* **PROBLEM DESCRIPTION**: Gather every line in the entries below that contains the word "Example". Case counts, so a line matches only when its capitalization is the same.
## Start RECORD EXCERPTS
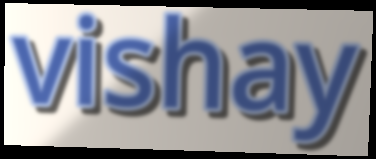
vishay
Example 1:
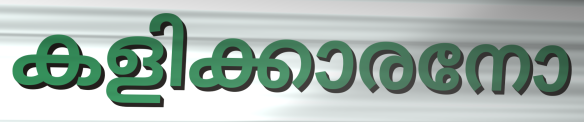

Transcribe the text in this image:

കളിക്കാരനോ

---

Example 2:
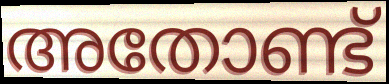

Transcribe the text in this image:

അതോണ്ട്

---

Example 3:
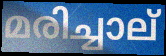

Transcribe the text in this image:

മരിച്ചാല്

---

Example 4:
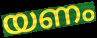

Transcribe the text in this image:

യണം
## End RECORD EXCERPTS
## Start RECORD EXCERPTS
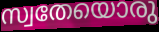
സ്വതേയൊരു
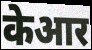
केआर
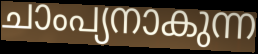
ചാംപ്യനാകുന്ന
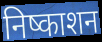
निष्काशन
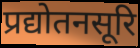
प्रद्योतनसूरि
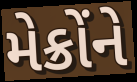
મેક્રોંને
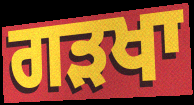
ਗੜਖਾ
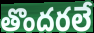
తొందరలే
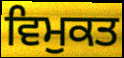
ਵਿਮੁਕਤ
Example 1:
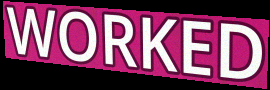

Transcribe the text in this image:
## End RECORD EXCERPTS
* **SOLUTION TO THE EXERCISE**:
Example 1:
Example 2:
Example 3:
Example 4:
Example 1:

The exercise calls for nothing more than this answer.